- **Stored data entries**
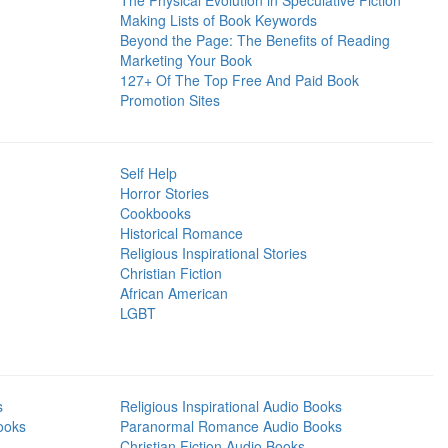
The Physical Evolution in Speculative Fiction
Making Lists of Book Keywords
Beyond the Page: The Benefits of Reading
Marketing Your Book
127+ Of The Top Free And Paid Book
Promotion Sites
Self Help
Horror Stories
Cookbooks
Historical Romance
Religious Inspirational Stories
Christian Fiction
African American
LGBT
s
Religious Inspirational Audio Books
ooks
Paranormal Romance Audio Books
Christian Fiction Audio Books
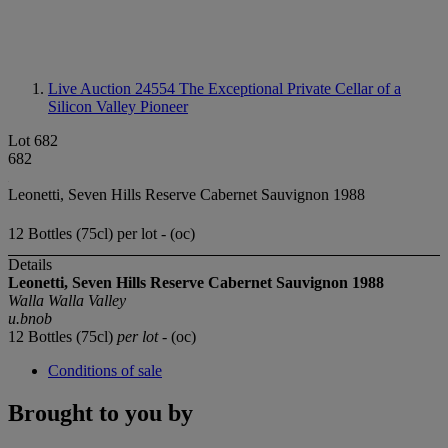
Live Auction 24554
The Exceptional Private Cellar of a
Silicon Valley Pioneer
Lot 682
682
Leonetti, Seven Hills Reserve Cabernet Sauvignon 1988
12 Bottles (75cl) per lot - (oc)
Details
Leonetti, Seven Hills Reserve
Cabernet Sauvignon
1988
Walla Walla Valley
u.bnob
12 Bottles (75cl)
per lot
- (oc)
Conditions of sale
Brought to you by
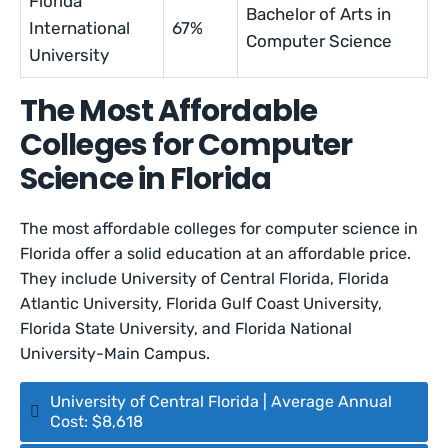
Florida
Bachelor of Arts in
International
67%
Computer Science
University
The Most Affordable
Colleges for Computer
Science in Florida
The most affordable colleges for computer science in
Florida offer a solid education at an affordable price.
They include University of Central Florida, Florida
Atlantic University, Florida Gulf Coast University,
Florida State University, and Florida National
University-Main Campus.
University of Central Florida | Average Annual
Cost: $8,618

==

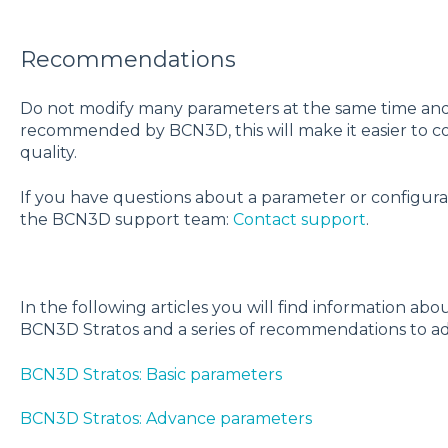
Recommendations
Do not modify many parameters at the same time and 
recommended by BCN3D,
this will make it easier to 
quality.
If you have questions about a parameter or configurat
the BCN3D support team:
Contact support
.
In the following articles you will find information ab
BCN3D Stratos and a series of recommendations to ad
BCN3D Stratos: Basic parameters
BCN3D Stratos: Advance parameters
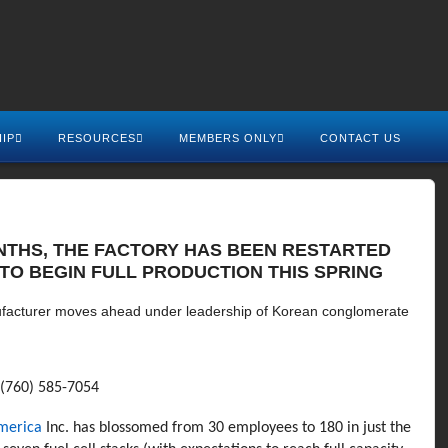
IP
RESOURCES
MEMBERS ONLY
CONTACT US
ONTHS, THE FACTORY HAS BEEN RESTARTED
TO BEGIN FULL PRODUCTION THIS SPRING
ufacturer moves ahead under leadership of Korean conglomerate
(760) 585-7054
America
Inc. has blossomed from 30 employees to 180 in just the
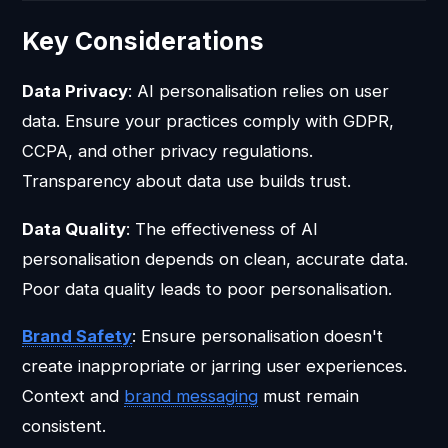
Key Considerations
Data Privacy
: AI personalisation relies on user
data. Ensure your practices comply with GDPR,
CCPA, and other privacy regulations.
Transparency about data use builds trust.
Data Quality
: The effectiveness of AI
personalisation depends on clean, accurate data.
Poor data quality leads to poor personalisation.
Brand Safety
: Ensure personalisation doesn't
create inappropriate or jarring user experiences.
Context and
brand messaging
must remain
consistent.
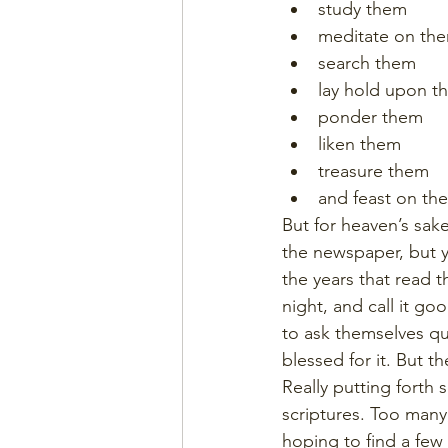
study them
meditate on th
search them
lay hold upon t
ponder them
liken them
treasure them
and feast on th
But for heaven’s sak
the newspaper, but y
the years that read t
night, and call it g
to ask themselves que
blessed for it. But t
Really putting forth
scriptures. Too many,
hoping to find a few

- **YOUR TASK**
Print nothing except the lines above from the one containing "TO BEGIN FULL PRODUCTION THIS SPRING" down to the one containing "data. Ensure your", both included, exactly as written and free of pictures.

- **YOUR SOLUTION**
TO BEGIN FULL PRODUCTION THIS SPRING
ufacturer moves ahead under leadership of Korean conglomerate
(760) 585-7054
America
Inc. has blossomed from 30 employees to 180 in just the
Key Considerations
Data Privacy
: AI personalisation relies on user
data. Ensure your practices comply with GDPR,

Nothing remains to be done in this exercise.